### Aim of the task
Rewrite the data below with "Race Results" changed to "Racing Results" and nothing else altered. Leave out the pictures.

### Data
*** Block opens ***

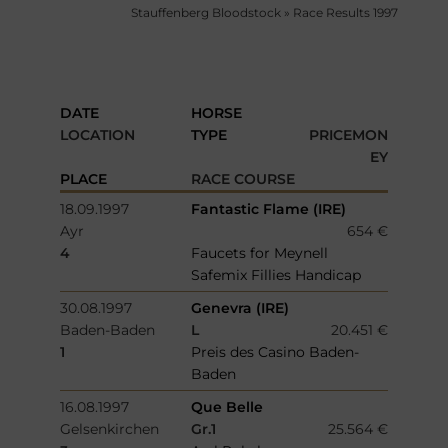
Stauffenberg Bloodstock
»
Race Results 1997
DATE
HORSE
LOCATION
TYPE
PRICEMON
EY
PLACE
RACE COURSE
18.09.1997
Fantastic Flame (IRE)
Ayr
654 €
4
Faucets for Meynell
Safemix Fillies Handicap
30.08.1997
Genevra (IRE)
Baden-Baden
L
20.451 €
1
Preis des Casino Baden-
Baden
16.08.1997
Que Belle
Gelsenkirchen
Gr.1
25.564 €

*** Block closes ***

### Output for this exercise
Stauffenberg Bloodstock
»
Racing Results 1997
DATE
HORSE
LOCATION
TYPE
PRICEMON
EY
PLACE
RACE COURSE
18.09.1997
Fantastic Flame (IRE)
Ayr
654 €
4
Faucets for Meynell
Safemix Fillies Handicap
30.08.1997
Genevra (IRE)
Baden-Baden
L
20.451 €
1
Preis des Casino Baden-
Baden
16.08.1997
Que Belle
Gelsenkirchen
Gr.1
25.564 €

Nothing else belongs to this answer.